MetPX / sarracenia

https://MetPX.github.io/sarracenia
GNU General Public License v2.0
46 stars 22 forks source link

flakey_flow fails with 12 or 24 messages unacknowledged. #1132

Open petersilva opened 4 months ago

petersilva commented 4 months ago

the flakey_tests on github often fail with 12 or 24 messages unacked, but are otherwise correct. It seems to be a problem with:

so after reading a batch of messages, we then pause until the next scheduled polling interval... then we continue processing and eventually ack them.

It would seem better to acknolwedge them before we pause.

petersilva commented 4 months ago

Screenshot 2024-07-18 172550

petersilva commented 4 months ago

tagging it harmless because there does not seem to be any data loss or actual real-life problem that would result from this. This is an admittedly sub-optimal behaviour, but it results from an obscure condition and torture test that should not cause anything other than display issues in operations.

reidsunderland commented 2 months ago

I think I found the problem.

image

The messages just go back and forth between ready and unacked because the poll is receiving them and rejecting them. But when the poll is in poll_catching_up state, rejected messages don't get acked.

https://github.com/MetPX/sarracenia/blob/5482e4922c7c78fea5414daa1865e6f5f0f3e6c0/sarracenia/flow/__init__.py#L603-L606

And because those messages never go away, there's always incoming messages, so poll_catching_up just stays True.
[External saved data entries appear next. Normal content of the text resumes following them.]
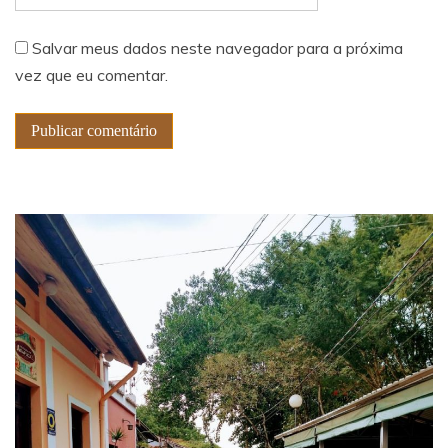
Salvar meus dados neste navegador para a próxima
vez que eu comentar.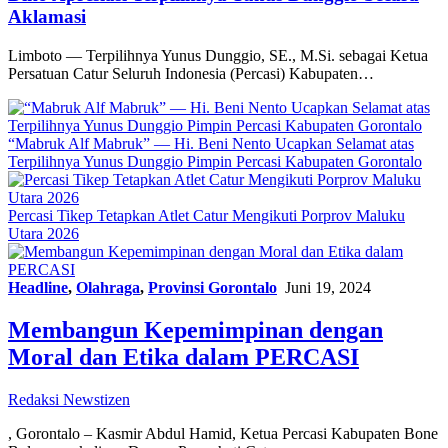
Aklamasi
Limboto — Terpilihnya Yunus Dunggio, SE., M.Si. sebagai Ketua
Persatuan Catur Seluruh Indonesia (Percasi) Kabupaten…
“Mabruk Alf Mabruk” — Hi. Beni Nento Ucapkan Selamat atas
Terpilihnya Yunus Dunggio Pimpin Percasi Kabupaten Gorontalo
Percasi Tikep Tetapkan Atlet Catur Mengikuti Porprov Maluku
Utara 2026
Headline
,
Olahraga
,
Provinsi Gorontalo
Juni 19, 2024
Membangun Kepemimpinan dengan
Moral dan Etika dalam PERCASI
Redaksi Newstizen
, Gorontalo – Kasmir Abdul Hamid, Ketua Percasi Kabupaten Bone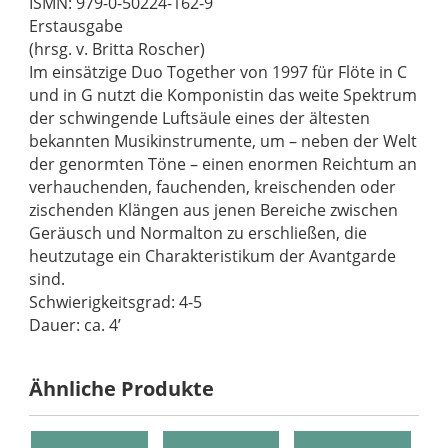
ISMN: 979-0-50224-162-9
Erstausgabe
(hrsg. v. Britta Roscher)
Im einsätzige Duo Together von 1997 für Flöte in C
und in G nutzt die Komponistin das weite Spektrum
der schwingende Luftsäule eines der ältesten
bekannten Musikinstrumente, um – neben der Welt
der genormten Töne – einen enormen Reichtum an
verhauchenden, fauchenden, kreischenden oder
zischenden Klängen aus jenen Bereiche zwischen
Geräusch und Normalton zu erschließen, die
heutzutage ein Charakteristikum der Avantgarde
sind.
Schwierigkeitsgrad: 4-5
Dauer: ca. 4’
Ähnliche Produkte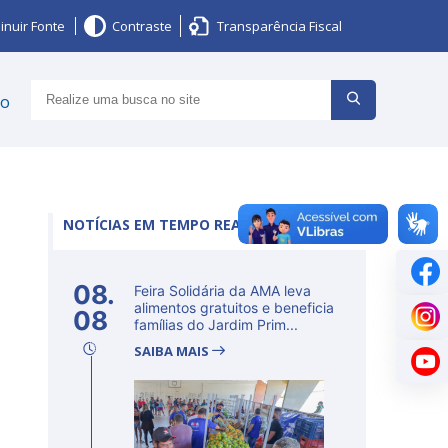
inuir Fonte
Contraste
Transparência Fiscal
ço
NOTÍCIAS EM TEMPO REAL
08.
Feira Solidária da AMA leva
alimentos gratuitos e beneficia
08
famílias do Jardim Prim...
SAIBA MAIS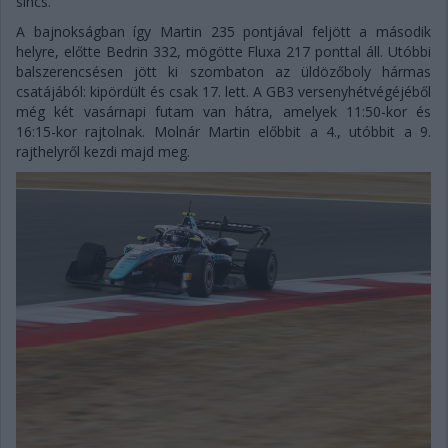
sincs.
A bajnokságban így Martin 235 pontjával feljött a második
helyre, előtte Bedrin 332, mögötte Fluxa 217 ponttal áll. Utóbbi
balszerencsésen jött ki szombaton az üldözőboly hármas
csatájából: kipördült és csak 17. lett. A GB3 versenyhétvégéjéből
még két vasárnapi futam van hátra, amelyek 11:50-kor és
16:15-kor rajtolnak. Molnár Martin előbbit a 4., utóbbit a 9.
rajthelyről kezdi majd meg.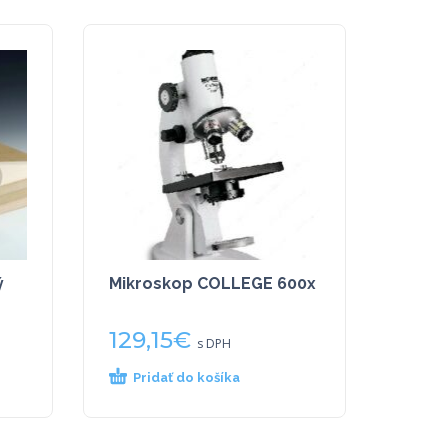
ý
Mikroskop COLLEGE 600x
129,15
€
s DPH
Pridať do košíka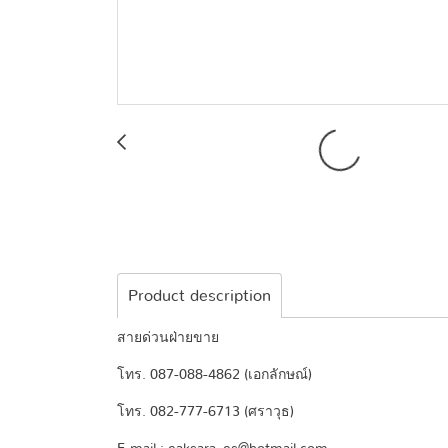
Product description
สายด่วนฝ่ายขาย
โทร. 087-088-4862 (เอกลักษณ์)
โทร. 082-777-6713 (ศราวุธ)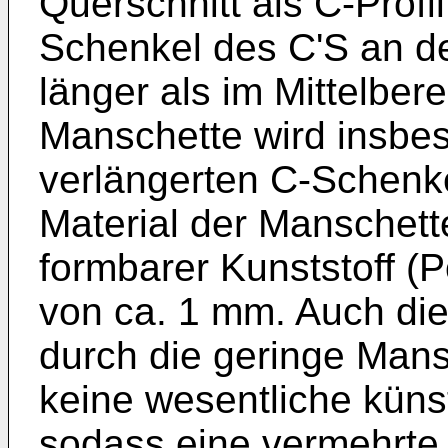
Querschnitt als C-Profil
Schenkel des C'S an 
länger als im Mittelbere
Manschette wird insbe
verlängerten C-Schenk
Material der Manschette
formbarer Kunststoff (P
von ca. 1 mm. Auch di
durch die geringe Mans
keine wesentliche küns
sodass eine vermehrte 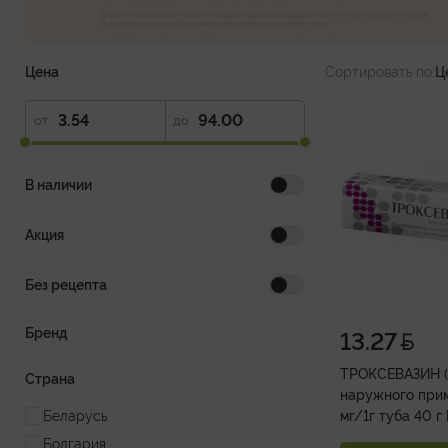
Цена
Сортировать по:
Ц
от
до
В наличии
Акция
Без рецепта
Бренд
13.27
ТРОКСЕВАЗИН (
Страна
наружного при
Беларусь
мг/1г туба 40 г
Болгария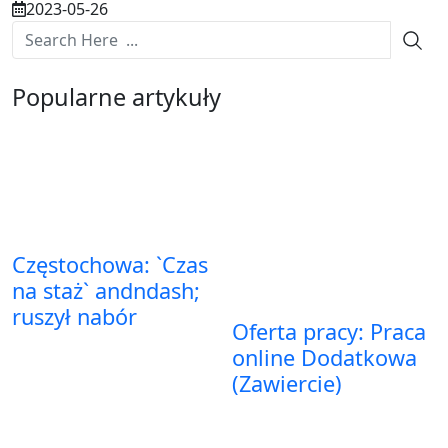
2023-05-26
Popularne artykuły
Częstochowa: `Czas
na staż` andndash;
ruszył nabór
Oferta pracy: Praca
online Dodatkowa
(Zawiercie)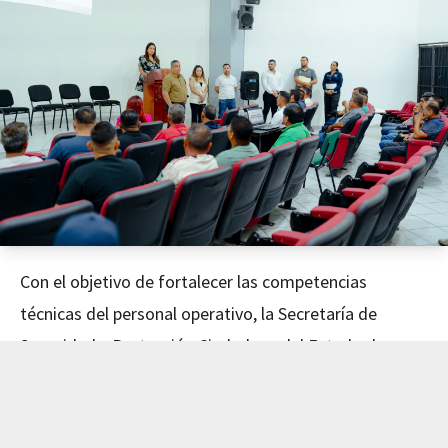
Con el objetivo de fortalecer las competencias
técnicas del personal operativo, la Secretaría de
Seguridad y Protección Ciudadana del Estado de
Nayarit concluyó este día el curso de Mecánica
Avanzada, impartido en coordinación con el Instituto
de Capacitación para el Trabajo del Estado de Nayarit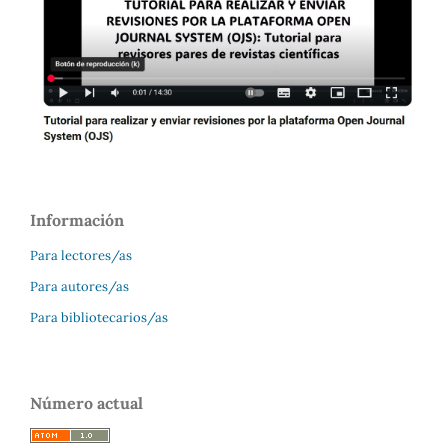
Información
Para lectores/as
Para autores/as
Para bibliotecarios/as
Número actual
reidsunderland commented 1 month ago

I didn't update this discussion. After adding the ack of worklist.rejected in 2f03697, the flakey test was still inconsistent, but since it's been too long since I actually tested it, I forget what was still wrong. :(

After that didn't work 100% of the time, I made the change in 32f3d56.

That change: 1) always does work, even if the poll is in catching up state. 2) work is the normal place where worklist.incoming, ok and rejected get acked, so since it always does work now, the special case (just for polls when catching up) of acking the worklists wasn't needed inside the run loop.
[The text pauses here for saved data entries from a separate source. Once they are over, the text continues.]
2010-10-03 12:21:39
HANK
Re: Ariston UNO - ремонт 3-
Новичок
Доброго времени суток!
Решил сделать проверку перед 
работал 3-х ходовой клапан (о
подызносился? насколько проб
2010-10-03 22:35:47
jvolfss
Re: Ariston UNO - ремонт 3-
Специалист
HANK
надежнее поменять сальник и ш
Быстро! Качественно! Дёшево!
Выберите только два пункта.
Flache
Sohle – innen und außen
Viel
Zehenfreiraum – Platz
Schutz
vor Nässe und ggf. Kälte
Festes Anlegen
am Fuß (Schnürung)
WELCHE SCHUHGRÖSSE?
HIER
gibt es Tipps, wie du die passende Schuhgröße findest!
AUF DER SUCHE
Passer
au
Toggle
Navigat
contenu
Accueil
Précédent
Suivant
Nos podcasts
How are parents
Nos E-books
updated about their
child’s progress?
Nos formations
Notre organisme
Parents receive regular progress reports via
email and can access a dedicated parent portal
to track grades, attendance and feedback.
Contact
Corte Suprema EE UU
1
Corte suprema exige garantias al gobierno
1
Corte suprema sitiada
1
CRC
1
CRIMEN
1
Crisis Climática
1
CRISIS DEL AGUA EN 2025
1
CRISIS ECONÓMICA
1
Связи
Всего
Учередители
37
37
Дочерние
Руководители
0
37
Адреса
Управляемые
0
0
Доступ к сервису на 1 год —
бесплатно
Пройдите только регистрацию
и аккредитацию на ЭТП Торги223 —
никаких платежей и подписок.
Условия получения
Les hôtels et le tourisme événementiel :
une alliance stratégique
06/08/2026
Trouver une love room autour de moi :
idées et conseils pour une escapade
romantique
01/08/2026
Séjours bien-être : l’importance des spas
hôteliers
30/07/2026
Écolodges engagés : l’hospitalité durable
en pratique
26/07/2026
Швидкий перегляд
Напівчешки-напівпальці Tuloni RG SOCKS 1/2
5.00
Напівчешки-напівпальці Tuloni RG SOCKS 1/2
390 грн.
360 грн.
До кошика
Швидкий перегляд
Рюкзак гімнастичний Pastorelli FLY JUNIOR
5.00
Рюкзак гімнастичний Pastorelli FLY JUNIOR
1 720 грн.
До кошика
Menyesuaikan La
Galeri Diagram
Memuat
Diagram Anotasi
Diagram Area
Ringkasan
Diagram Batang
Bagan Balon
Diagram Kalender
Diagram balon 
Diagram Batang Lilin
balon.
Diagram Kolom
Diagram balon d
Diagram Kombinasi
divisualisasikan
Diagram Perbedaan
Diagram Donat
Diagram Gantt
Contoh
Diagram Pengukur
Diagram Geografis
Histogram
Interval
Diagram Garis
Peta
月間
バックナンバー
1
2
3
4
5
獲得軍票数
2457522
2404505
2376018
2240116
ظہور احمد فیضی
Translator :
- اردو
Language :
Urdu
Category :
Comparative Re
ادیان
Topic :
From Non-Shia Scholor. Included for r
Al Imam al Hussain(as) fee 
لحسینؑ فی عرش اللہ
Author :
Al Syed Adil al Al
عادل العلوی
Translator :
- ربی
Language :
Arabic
This change eliminated duplicate posts from the poll, and if I remember right also fixed the unacked messages issue. So I think it's at least partially a good change and worth working on some more.

But it's not ready yet, I think it's because the polls would occasionally not post some messages and I'm not quite sure why.


Whether or not my change in 32f3d56 is good, we should ack worklist.rejected to eliminate the unacked messages. Maybe 2f03697 + @petersilva's changes to the flakey test in https://github.com/MetPX/sr_insects/pull/63 are enough to get consistent results.